International Aid and Sustainable Development in North Korea by Sojin Lim

International Aid and Sustainable Development in North Korea by Sojin Lim

Author:Sojin Lim
Language: eng
Format: epub
ISBN: 9781000919653
Publisher: Taylor and Francis
Published: 2023-05-25T00:00:00+00:00


Cloaked by Economic Elites

Marketisation was established in the shadow economy, and resistance to minimise the regime’s market power remains in the shadows. Those responsible for ‘imposing’ regulations at the street level are willing to take bribes from businesses as they themselves are suffering due to the broken state supply system. The culture of bribery has thus become their own survival system in the government. Meanwhile, for citizens, rather than create a collision between the state and the market, bribery of the street-level bureaucracy provides an exit from the central government’s surveillance system. Thus, forbidden activities are informally acceptable. While the state controls markets, the markets rule over society, and also the state vice versa. The authority is indirectly forced to continue to leverage and balance between market autonomy and state restrictions. In this context, the role of the newly created economically powerful class in the social classification system—for instance, donju—has created another layer within society. Donju keep changes to a minimum by balancing state control and market autonomy at the individual level rather than gathering as a powerful collective force against the state.

This is because people (and thus society) do not know ‘how to’ become an empowered civil society. Having knowledge and acting on that knowledge are two distinct things (Kim-S, 2021). Having information may have successfully helped people realise that the current government system is not adequate for them. However, they do not know how to challenge it. Even though people have developed innovative ways to hide illegal activities and improper expressions from the country’s surveillance system, they have not reached the point of boycotting the authority. Rather, they use doublespeak to share risky information so that such disobedience activities remain a secret within society (see Chapter 3). While we might be able to observe how soft power is slowly ‘winning the hearts and minds’ of North Koreans—to borrow Nye’s (2008) expression here—this has not yet translated into mass activism. Resistance occurs at the individual level rather than collectively, and the failure of other individuals to join in has resulted in each case of resistance losing its bargaining power (Szalontai and Choi, 2014). Thus, the society is not sufficiently empowered to become a ‘civil society’ for a democratic transition to occur through the marketisation process. People would rather defect than collectively rebel.

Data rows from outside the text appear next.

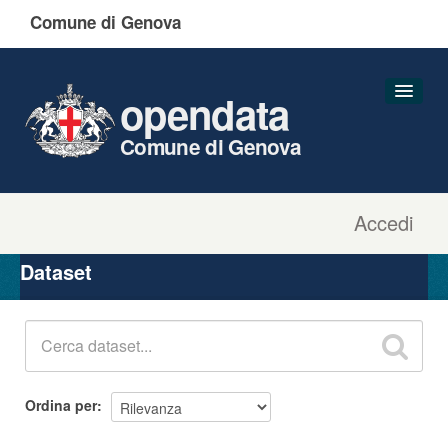
Comune di Genova
opendata
Comune di Genova
Accedi
Dataset
Organizzazioni
Dataset
Gruppi
Informazioni
Ordina per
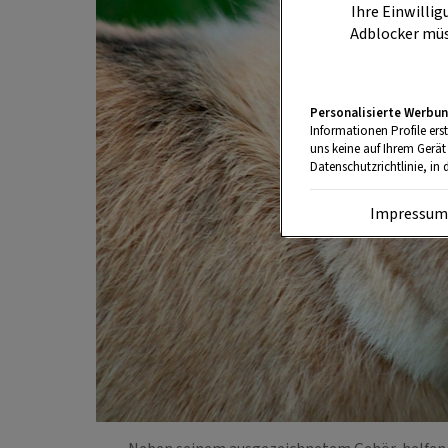
Ihre Einwillig
Adblocker müs
Personalisierte Werbun
Informationen Profile ers
uns keine auf Ihrem Gerät
Datenschutzrichtlinie, in 
Impressu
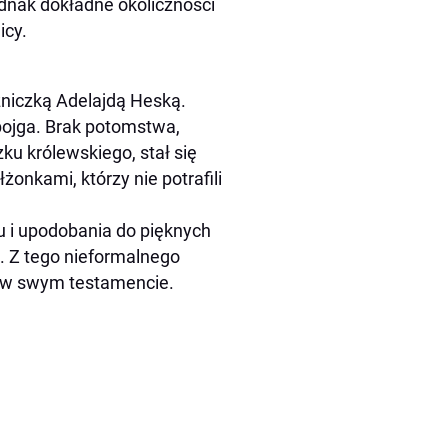
jednak dokładne okoliczności
icy.
ężniczką Adelajdą Heską.
ojga. Brak potomstwa,
 królewskiego, stał się
onkami, którzy nie potrafili
 i upodobania do pięknych
. Z tego nieformalnego
ył w swym testamencie.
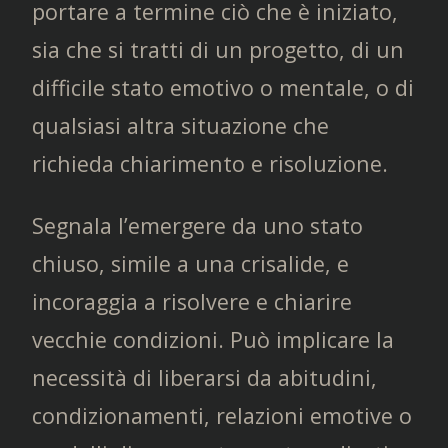
portare a termine ciò che è iniziato,
sia che si tratti di un progetto, di un
difficile stato emotivo o mentale, o di
qualsiasi altra situazione che
richieda chiarimento e risoluzione.
Segnala l’emergere da uno stato
chiuso, simile a una crisalide, e
incoraggia a risolvere e chiarire
vecchie condizioni. Può implicare la
necessità di liberarsi da abitudini,
condizionamenti, relazioni emotive o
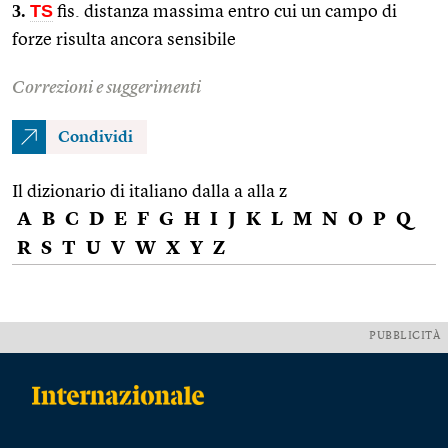
3.
TS
fis.
distanza massima entro cui un campo di
forze risulta ancora sensibile
Correzioni e suggerimenti
Condividi
Il dizionario di italiano dalla a alla z
A
B
C
D
E
F
G
H
I
J
K
L
M
N
O
P
Q
R
S
T
U
V
W
X
Y
Z
PUBBLICITÀ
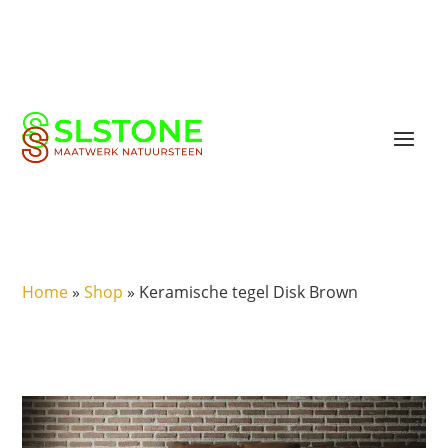
Home
»
Shop
»
Keramische tegel Disk Brown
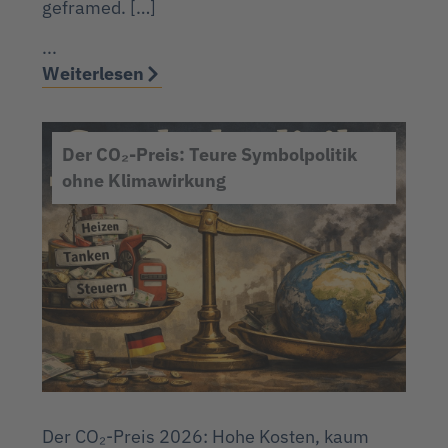
geframed. […]
...
Weiterlesen
Der CO₂-Preis: Teure Symbolpolitik
ohne Klimawirkung
Der CO₂-Preis 2026: Hohe Kosten, kaum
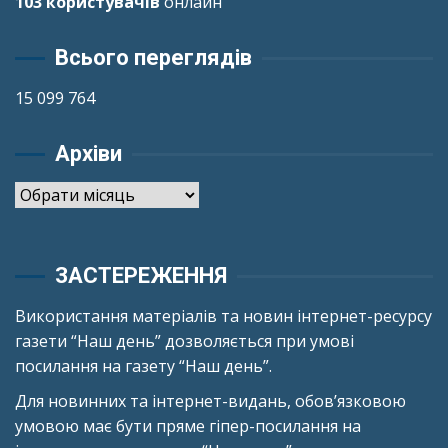
103 користувачів
онлайн
Всього переглядів
15 099 764
Архіви
Архіви
ЗАСТЕРЕЖЕННЯ
Використання матеріалів та новин інтернет-ресурсу
газети “Наш день” дозволяється при умові
посилання на газету “Наш день”.
Для новинних та інтернет-видань, обов’язковою
умовою має бути пряме гіпер-посилання на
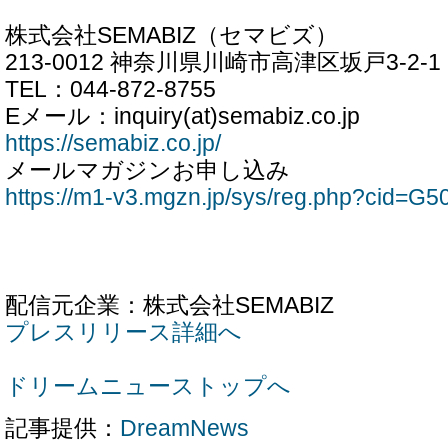
株式会社SEMABIZ（セマビズ）
213-0012 神奈川県川崎市高津区坂戸3-2-1
TEL：044-872-8755
Eメール：inquiry(at)semabiz.co.jp
https://semabiz.co.jp/
メールマガジンお申し込み
https://m1-v3.mgzn.jp/sys/reg.php?cid=G
配信元企業：株式会社SEMABIZ
プレスリリース詳細へ
ドリームニューストップへ
記事提供：
DreamNews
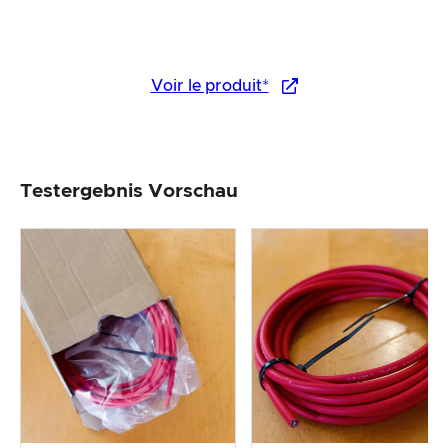
Voir le produit*
Testergebnis Vorschau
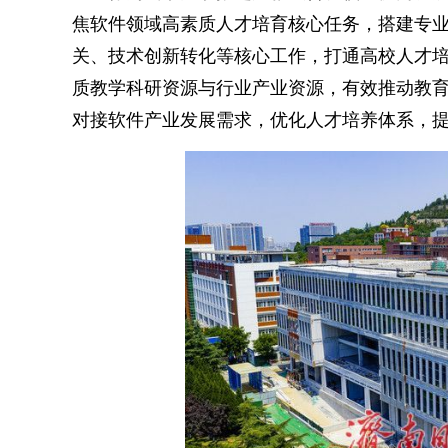
焦软件领域高素质人才培育核心任务，搭建专
关、技术创新转化等核心工作，打通高校人才
质教学科研资源与行业产业资源，有效推动教
对接软件产业发展需求，优化人才培养体系，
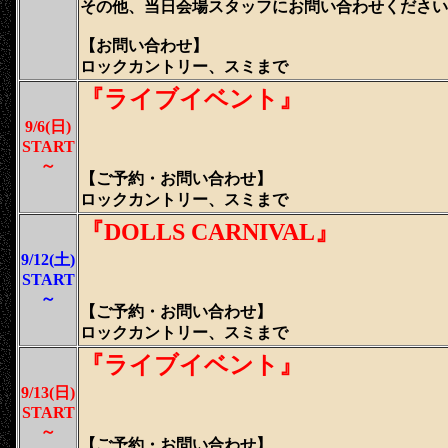
その他、当日会場スタッフにお問い合わせください
【
お問い合わせ
】
ロックカントリー、スミまで
『ライブイベント』
9/6(日)
START
～
【ご予約・
お問い合わせ
】
ロックカントリー、スミまで
『DOLLS CARNIVAL』
9/12(土)
START
～
【ご予約・
お問い合わせ
】
ロックカントリー、スミまで
『ライブイベント』
9/13(日)
START
～
【ご予約・
お問い合わせ
】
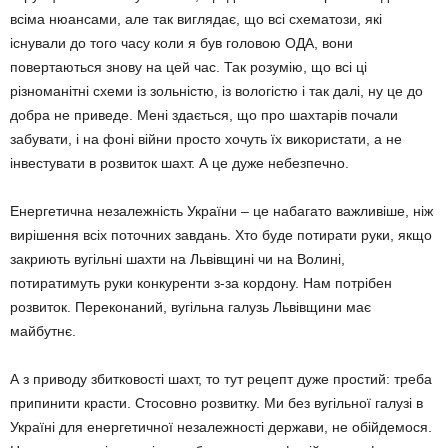
всіма нюансами, але так виглядає, що всі схематози, які
існували до того часу коли я був голо­вою ОДА, вони
повертаються знову на цей час. Так розумію, що всі ці
різноманітні схеми із зольністю, із вологістю і так далі, ну це до
добра не приведе. Мені здається, що про шахтарів почали
забувати, і на фоні вій­ни просто хочуть їх використати, а не
інвес­тувати в розвиток шахт. А це дуже небез­печно.
Енергетична незалежність України – це набагато важливіше, ніж
вирішення всіх по­точних завдань. Хто буде потирати руки, як­що
закриють вугільні шахти на Львівщині чи на Волині,
потиратимуть руки конкуренти з-за кордону. Нам потрібен
розвиток. Пере­конаний, вугільна галузь Львівщини має
майбутнє.
А з приводу збитковості шахт, то тут ре­цепт дуже простий: треба
припинити красти. Стосовно розвитку. Ми без вугільної галузі в
Україні для енергетичної незалежності держави, не обійдемося.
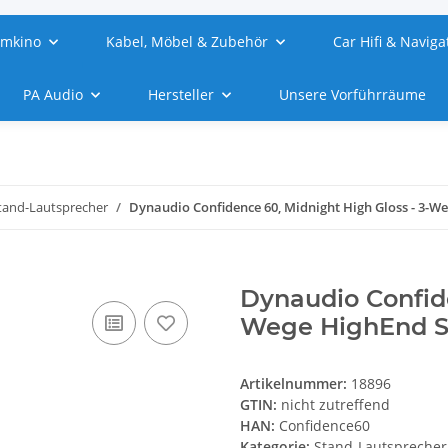
imkino
Kabel, Möbel & Zubehör
Car Hifi & Naviga
PA Audio
Hersteller
Unsere Vorführräume
tand-Lautsprecher
Dynaudio Confidence 60, Midnight High Gloss - 3-W
Dynaudio Confide
Wege HighEnd St
Artikelnummer:
18896
GTIN:
nicht zutreffend
HAN:
Confidence60
Kategorie:
Stand-Lautsprecher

Also, society itself is segmented into different layers of the class system. In the case of social movements, the elites or the educated are typically the ones who can bravely challenge the system and lead resistance to it. However, in North Korea, the elites fear the regime or want to remain within their comfort zone. They do not understand how people in other segments of society live, they do not even think to cooperate with them for further changes, and they do not want to lose their privileges. There is knowledge and there are potential actions that can be taken, but there is no connection between ‘leaders’ and ‘followers’ as yet. The existence of donju and economic disparity blocks potential actions and has even worsened in society.